◆ Required action: The whole listing below is to be output exactly, with no line skipped.

====

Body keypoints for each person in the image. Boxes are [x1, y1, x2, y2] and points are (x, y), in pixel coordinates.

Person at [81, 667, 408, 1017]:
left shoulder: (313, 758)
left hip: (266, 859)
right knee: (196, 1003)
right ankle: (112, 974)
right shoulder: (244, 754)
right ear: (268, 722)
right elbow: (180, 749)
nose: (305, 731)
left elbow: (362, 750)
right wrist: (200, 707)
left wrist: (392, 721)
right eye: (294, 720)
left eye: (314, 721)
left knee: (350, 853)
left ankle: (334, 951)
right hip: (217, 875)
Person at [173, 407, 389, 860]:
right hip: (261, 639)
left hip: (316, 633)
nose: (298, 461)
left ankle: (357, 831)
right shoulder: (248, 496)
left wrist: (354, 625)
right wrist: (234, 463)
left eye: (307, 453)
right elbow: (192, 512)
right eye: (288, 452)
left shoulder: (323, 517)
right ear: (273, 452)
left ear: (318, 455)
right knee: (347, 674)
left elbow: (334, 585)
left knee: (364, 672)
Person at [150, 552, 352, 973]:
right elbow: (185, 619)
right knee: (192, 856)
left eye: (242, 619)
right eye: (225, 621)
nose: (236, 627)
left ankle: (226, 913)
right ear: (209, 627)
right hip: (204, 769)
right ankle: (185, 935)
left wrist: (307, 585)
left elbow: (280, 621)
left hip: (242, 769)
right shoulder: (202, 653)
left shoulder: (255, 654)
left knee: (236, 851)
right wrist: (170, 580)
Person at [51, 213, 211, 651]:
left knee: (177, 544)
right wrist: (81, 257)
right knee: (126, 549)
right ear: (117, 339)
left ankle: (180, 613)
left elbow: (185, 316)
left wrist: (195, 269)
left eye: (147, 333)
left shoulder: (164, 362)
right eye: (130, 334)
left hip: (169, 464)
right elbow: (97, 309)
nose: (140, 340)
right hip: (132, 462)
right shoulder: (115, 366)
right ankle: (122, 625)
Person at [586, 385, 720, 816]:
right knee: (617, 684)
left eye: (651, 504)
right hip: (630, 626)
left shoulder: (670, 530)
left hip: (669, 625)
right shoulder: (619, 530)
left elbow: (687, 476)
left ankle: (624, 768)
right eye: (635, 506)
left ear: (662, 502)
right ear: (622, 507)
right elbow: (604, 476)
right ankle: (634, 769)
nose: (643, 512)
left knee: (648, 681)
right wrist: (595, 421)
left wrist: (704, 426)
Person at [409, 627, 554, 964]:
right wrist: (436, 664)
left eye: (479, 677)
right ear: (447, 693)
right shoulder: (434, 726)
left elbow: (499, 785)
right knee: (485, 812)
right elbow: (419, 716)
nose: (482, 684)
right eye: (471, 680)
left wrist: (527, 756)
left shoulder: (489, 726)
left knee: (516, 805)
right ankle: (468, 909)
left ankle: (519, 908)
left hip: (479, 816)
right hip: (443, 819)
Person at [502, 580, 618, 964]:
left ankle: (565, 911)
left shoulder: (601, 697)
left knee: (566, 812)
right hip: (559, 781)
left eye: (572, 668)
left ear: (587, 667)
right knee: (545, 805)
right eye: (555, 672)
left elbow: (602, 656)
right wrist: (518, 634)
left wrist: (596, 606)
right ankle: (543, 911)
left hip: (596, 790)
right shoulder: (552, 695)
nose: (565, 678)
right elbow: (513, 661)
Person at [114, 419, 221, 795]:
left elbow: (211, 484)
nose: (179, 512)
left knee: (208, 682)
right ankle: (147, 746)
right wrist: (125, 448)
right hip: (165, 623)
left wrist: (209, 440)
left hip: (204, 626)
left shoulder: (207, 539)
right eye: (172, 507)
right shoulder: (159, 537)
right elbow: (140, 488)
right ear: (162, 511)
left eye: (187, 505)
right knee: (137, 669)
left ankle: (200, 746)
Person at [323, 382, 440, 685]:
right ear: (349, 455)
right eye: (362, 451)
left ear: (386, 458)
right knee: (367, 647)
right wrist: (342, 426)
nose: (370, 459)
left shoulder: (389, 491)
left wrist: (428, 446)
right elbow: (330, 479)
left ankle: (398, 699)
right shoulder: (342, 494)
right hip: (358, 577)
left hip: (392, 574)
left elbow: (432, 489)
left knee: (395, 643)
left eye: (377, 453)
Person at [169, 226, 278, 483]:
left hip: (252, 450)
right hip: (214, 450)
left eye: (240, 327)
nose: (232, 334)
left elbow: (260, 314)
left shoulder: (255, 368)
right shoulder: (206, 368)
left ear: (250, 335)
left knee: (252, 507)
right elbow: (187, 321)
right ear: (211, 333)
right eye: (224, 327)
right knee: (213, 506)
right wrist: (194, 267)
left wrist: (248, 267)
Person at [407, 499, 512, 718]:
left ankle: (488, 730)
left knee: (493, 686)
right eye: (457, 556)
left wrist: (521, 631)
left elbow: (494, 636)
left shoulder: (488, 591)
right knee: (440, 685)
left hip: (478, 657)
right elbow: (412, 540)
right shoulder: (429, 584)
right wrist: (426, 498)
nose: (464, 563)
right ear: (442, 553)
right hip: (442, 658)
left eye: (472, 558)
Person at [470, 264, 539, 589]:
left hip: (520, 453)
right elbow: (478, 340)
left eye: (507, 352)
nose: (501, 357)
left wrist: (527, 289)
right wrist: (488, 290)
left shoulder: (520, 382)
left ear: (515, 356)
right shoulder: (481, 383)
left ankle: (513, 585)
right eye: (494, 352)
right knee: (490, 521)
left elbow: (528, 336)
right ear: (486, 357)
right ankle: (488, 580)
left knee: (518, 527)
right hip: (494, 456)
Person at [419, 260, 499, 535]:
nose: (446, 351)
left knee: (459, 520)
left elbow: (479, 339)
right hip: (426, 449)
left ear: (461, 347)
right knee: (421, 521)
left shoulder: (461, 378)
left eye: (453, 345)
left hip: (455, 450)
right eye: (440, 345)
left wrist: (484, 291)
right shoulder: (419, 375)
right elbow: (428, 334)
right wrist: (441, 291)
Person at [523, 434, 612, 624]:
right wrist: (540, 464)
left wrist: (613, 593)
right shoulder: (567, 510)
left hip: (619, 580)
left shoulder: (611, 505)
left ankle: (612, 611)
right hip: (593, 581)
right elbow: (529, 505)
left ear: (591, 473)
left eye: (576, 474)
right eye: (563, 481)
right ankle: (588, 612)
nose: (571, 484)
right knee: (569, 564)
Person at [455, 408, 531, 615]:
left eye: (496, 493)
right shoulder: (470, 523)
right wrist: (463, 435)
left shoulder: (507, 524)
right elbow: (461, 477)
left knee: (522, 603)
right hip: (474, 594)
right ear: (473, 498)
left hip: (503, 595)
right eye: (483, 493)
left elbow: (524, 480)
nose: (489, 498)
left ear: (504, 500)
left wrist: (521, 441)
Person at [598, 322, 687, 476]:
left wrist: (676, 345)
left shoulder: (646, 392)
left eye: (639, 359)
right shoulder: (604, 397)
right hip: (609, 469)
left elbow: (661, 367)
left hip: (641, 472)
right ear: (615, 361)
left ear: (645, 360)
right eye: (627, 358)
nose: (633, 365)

====

◆ Answer area:
Body keypoints for each person in the image. Boxes are [x1, y1, x2, y2] and points are (x, y), in pixel coordinates.

Person at [81, 667, 408, 1017]:
left shoulder: (313, 758)
left hip: (266, 859)
right knee: (196, 1003)
right ankle: (112, 974)
right shoulder: (244, 754)
right ear: (268, 722)
right elbow: (180, 749)
nose: (305, 731)
left elbow: (362, 750)
right wrist: (200, 707)
left wrist: (392, 721)
right eye: (294, 720)
left eye: (314, 721)
left knee: (350, 853)
left ankle: (334, 951)
right hip: (217, 875)
Person at [173, 407, 389, 860]:
right hip: (261, 639)
left hip: (316, 633)
nose: (298, 461)
left ankle: (357, 831)
right shoulder: (248, 496)
left wrist: (354, 625)
right wrist: (234, 463)
left eye: (307, 453)
right elbow: (192, 512)
right eye: (288, 452)
left shoulder: (323, 517)
right ear: (273, 452)
left ear: (318, 455)
right knee: (347, 674)
left elbow: (334, 585)
left knee: (364, 672)
Person at [150, 552, 352, 973]:
right elbow: (185, 619)
right knee: (192, 856)
left eye: (242, 619)
right eye: (225, 621)
nose: (236, 627)
left ankle: (226, 913)
right ear: (209, 627)
right hip: (204, 769)
right ankle: (185, 935)
left wrist: (307, 585)
left elbow: (280, 621)
left hip: (242, 769)
right shoulder: (202, 653)
left shoulder: (255, 654)
left knee: (236, 851)
right wrist: (170, 580)
Person at [51, 213, 211, 651]:
left knee: (177, 544)
right wrist: (81, 257)
right knee: (126, 549)
right ear: (117, 339)
left ankle: (180, 613)
left elbow: (185, 316)
left wrist: (195, 269)
left eye: (147, 333)
left shoulder: (164, 362)
right eye: (130, 334)
left hip: (169, 464)
right elbow: (97, 309)
nose: (140, 340)
right hip: (132, 462)
right shoulder: (115, 366)
right ankle: (122, 625)
Person at [586, 385, 720, 816]:
right knee: (617, 684)
left eye: (651, 504)
right hip: (630, 626)
left shoulder: (670, 530)
left hip: (669, 625)
right shoulder: (619, 530)
left elbow: (687, 476)
left ankle: (624, 768)
right eye: (635, 506)
left ear: (662, 502)
right ear: (622, 507)
right elbow: (604, 476)
right ankle: (634, 769)
nose: (643, 512)
left knee: (648, 681)
right wrist: (595, 421)
left wrist: (704, 426)
Person at [409, 627, 554, 964]:
right wrist: (436, 664)
left eye: (479, 677)
right ear: (447, 693)
right shoulder: (434, 726)
left elbow: (499, 785)
right knee: (485, 812)
right elbow: (419, 716)
nose: (482, 684)
right eye: (471, 680)
left wrist: (527, 756)
left shoulder: (489, 726)
left knee: (516, 805)
right ankle: (468, 909)
left ankle: (519, 908)
left hip: (479, 816)
right hip: (443, 819)
Person at [502, 580, 618, 964]:
left ankle: (565, 911)
left shoulder: (601, 697)
left knee: (566, 812)
right hip: (559, 781)
left eye: (572, 668)
left ear: (587, 667)
right knee: (545, 805)
right eye: (555, 672)
left elbow: (602, 656)
right wrist: (518, 634)
left wrist: (596, 606)
right ankle: (543, 911)
left hip: (596, 790)
right shoulder: (552, 695)
nose: (565, 678)
right elbow: (513, 661)
Person at [114, 419, 221, 795]:
left elbow: (211, 484)
nose: (179, 512)
left knee: (208, 682)
right ankle: (147, 746)
right wrist: (125, 448)
right hip: (165, 623)
left wrist: (209, 440)
left hip: (204, 626)
left shoulder: (207, 539)
right eye: (172, 507)
right shoulder: (159, 537)
right elbow: (140, 488)
right ear: (162, 511)
left eye: (187, 505)
right knee: (137, 669)
left ankle: (200, 746)
Person at [323, 382, 440, 685]:
right ear: (349, 455)
right eye: (362, 451)
left ear: (386, 458)
right knee: (367, 647)
right wrist: (342, 426)
nose: (370, 459)
left shoulder: (389, 491)
left wrist: (428, 446)
right elbow: (330, 479)
left ankle: (398, 699)
right shoulder: (342, 494)
right hip: (358, 577)
left hip: (392, 574)
left elbow: (432, 489)
left knee: (395, 643)
left eye: (377, 453)
Person at [169, 226, 278, 483]:
left hip: (252, 450)
right hip: (214, 450)
left eye: (240, 327)
nose: (232, 334)
left elbow: (260, 314)
left shoulder: (255, 368)
right shoulder: (206, 368)
left ear: (250, 335)
left knee: (252, 507)
right elbow: (187, 321)
right ear: (211, 333)
right eye: (224, 327)
right knee: (213, 506)
right wrist: (194, 267)
left wrist: (248, 267)
Person at [407, 499, 512, 718]:
left ankle: (488, 730)
left knee: (493, 686)
right eye: (457, 556)
left wrist: (521, 631)
left elbow: (494, 636)
left shoulder: (488, 591)
right knee: (440, 685)
left hip: (478, 657)
right elbow: (412, 540)
right shoulder: (429, 584)
right wrist: (426, 498)
nose: (464, 563)
right ear: (442, 553)
right hip: (442, 658)
left eye: (472, 558)
Person at [470, 264, 539, 589]:
left hip: (520, 453)
right elbow: (478, 340)
left eye: (507, 352)
nose: (501, 357)
left wrist: (527, 289)
right wrist: (488, 290)
left shoulder: (520, 382)
left ear: (515, 356)
right shoulder: (481, 383)
left ankle: (513, 585)
right eye: (494, 352)
right knee: (490, 521)
left elbow: (528, 336)
right ear: (486, 357)
right ankle: (488, 580)
left knee: (518, 527)
right hip: (494, 456)
Person at [419, 260, 499, 535]:
nose: (446, 351)
left knee: (459, 520)
left elbow: (479, 339)
right hip: (426, 449)
left ear: (461, 347)
right knee: (421, 521)
left shoulder: (461, 378)
left eye: (453, 345)
left hip: (455, 450)
right eye: (440, 345)
left wrist: (484, 291)
right shoulder: (419, 375)
right elbow: (428, 334)
right wrist: (441, 291)
Person at [523, 434, 612, 624]:
right wrist: (540, 464)
left wrist: (613, 593)
right shoulder: (567, 510)
left hip: (619, 580)
left shoulder: (611, 505)
left ankle: (612, 611)
right hip: (593, 581)
right elbow: (529, 505)
left ear: (591, 473)
left eye: (576, 474)
right eye: (563, 481)
right ankle: (588, 612)
nose: (571, 484)
right knee: (569, 564)
Person at [455, 408, 531, 615]:
left eye: (496, 493)
right shoulder: (470, 523)
right wrist: (463, 435)
left shoulder: (507, 524)
right elbow: (461, 477)
left knee: (522, 603)
right hip: (474, 594)
right ear: (473, 498)
left hip: (503, 595)
right eye: (483, 493)
left elbow: (524, 480)
nose: (489, 498)
left ear: (504, 500)
left wrist: (521, 441)
Person at [598, 322, 687, 476]:
left wrist: (676, 345)
left shoulder: (646, 392)
left eye: (639, 359)
right shoulder: (604, 397)
right hip: (609, 469)
left elbow: (661, 367)
left hip: (641, 472)
right ear: (615, 361)
left ear: (645, 360)
right eye: (627, 358)
nose: (633, 365)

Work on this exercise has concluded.